Bill Cosby's racial slurs are beyond mean spirited

Bill Cosby's racial slurs are beyond mean spirited
By Roger T Jones
- Originally published in the Cleveland Free Times
The first response to Cosby should be to reject both him and his message. I have seen people twisting like branches in the wind as they try to keep Cosby in high esteem and, at the same time, challenge his message -- as others have tried to agree with his message while rejecting Cosby as the wrong messenger. Those are time-wasting, foolish exercises. Both positions leave the presumption that there is something seriously wrong with the behavior of black people unchallenged and intact.

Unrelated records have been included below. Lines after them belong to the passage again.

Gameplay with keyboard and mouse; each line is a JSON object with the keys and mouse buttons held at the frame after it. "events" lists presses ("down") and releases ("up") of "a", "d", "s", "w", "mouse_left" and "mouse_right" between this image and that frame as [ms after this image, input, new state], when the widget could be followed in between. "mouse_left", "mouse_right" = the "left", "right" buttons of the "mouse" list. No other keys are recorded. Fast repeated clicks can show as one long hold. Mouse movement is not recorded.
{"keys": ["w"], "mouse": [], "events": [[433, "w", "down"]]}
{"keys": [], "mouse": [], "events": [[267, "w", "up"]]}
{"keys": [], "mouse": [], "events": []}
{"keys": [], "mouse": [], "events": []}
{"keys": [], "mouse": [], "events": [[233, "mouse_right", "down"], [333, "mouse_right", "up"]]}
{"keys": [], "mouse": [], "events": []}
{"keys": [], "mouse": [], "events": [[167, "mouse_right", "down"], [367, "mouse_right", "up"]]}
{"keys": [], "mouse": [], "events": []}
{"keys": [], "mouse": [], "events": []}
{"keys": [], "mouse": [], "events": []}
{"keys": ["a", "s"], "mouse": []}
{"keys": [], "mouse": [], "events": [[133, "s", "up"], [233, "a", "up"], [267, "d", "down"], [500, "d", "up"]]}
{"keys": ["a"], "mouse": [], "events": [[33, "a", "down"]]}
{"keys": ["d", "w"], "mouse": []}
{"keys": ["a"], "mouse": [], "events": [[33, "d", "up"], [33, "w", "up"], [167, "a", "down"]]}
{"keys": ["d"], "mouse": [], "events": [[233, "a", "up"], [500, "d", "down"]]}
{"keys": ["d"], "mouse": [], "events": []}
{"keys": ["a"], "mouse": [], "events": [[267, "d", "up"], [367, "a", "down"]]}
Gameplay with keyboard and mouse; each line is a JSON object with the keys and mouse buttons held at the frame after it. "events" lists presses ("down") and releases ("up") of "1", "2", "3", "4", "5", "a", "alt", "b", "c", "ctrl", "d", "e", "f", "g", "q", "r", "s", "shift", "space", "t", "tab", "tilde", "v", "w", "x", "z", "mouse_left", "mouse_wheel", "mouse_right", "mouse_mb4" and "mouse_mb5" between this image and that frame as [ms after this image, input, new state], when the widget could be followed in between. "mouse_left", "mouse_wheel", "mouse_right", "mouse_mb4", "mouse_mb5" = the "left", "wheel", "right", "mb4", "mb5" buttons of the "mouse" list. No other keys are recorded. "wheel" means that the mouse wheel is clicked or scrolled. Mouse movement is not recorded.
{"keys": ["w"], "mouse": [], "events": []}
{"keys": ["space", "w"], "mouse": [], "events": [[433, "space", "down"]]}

Those interested in a liberal, progressive agenda must challenge any belief that black people are behaviorally or attitudinally different from the rest of Americans. We must highlight, contrary to Cosby's sophistry, the fact that black people do not have a different racial biology that makes them intellectually inferior or less morally responsive.
Blacks don't do things, therefore, any differently than other people: a certain percentage of all humans curse or degrade themselves, abuse their spouses, buy things they don't need, and don't speak their native languages correctly. The fact that these happen across racial lines means that they have no specific moorings in black life. These are not black things -- they are behaviors that all people engage in without regard to race.
What Cosby has done -- naïvely so, I think -- is to reproduce, albeit in blackface, all the hortatory prejudices that already exist about black people. How, I would challenge anyone to explain, is Cosby's whimsical social science any different from the church's evasion of the issue of American slavery by accepting the notion that blacks weren't really human, or by ordinary Americans sidestepping the same issue by declaring, as persons did under Jim Crow regimes, that blacks did not have the wherewithal to govern themselves.
Cosby's position is consistent with those. I mean, it is a short jump from saying that a people "can't parent" to saying they "don't deserve the right to vote." Even so, I am particularly offended by Cosby's reference to black children as "dirty laundry" and his stubborn refusal to acknowledge racism's particularity in American history.
Cosby's racial slur on black children was mean-spirited and uncalled for. To remark that black children are "your dirty laundry [that] gets out of school at 2:30 every day, it is cursing and calling each other n----- as they are walking up and down the street," suggests that Cosby is the most disingenuous, two-faced SOB that has ever earned a dollar off the backs of children.
Most of Cosby's career has been built on his exploitation of the wit, charm and attractiveness of children -- especially black children. From Fat Albert to The Cosby Show , children have been the central element to Cosby's money-making empire. Now, quite the reverse, he attacks arguably the most defenseless segment of America society --poor black children. It was a disgraceful display of power and arrogance.
Bill, the next time your limo is cruising by a group of these children, pull over and invite them into your world. They might be able to teach you some things about the nature of poverty and racism, a racially segmented labor force, a lack of affordable healthcare, an inadequate public school system, and insufficient reasonably priced housing. Bill, they may be able to teach you just how stupid your comments are!
Cosby's refusal to acknowledge the significance of racism in American life is just as stupid. During the talk, Cosby went out of his way to exempt whites from any responsibility for the plight of poor blacks. That's twisted. Whites and blacks have been a part of the same calculus of race relations from the start of this country. Excusing one race from conversation distorts history and is misleading.
Nevertheless, Cosby's victim-blaming rhetoric resonates well with the right-wing ideological canard about the defective nature of black people. In the face of an easily examinable historical record, many persons still believe that black people are solely responsible for their plight in this country. They glibly fire off fuzzy conjecture about how the behavior of blacks undermines their ability to progress -- never noting, of course, the ever-present specter of racism. Cosby seems to share the same objectives of these hypocrites: to evade any discourse that encourages self-examination.
My son believes that, if nothing else, Cosby has generated some buzz about his new cartoon, Fatherhood , and the motion picture, Fat Albert ,which was scheduled to begin filming last month. If that's right, Cosby has truly lost his mind -- and what a silly profligacy of our time and energies.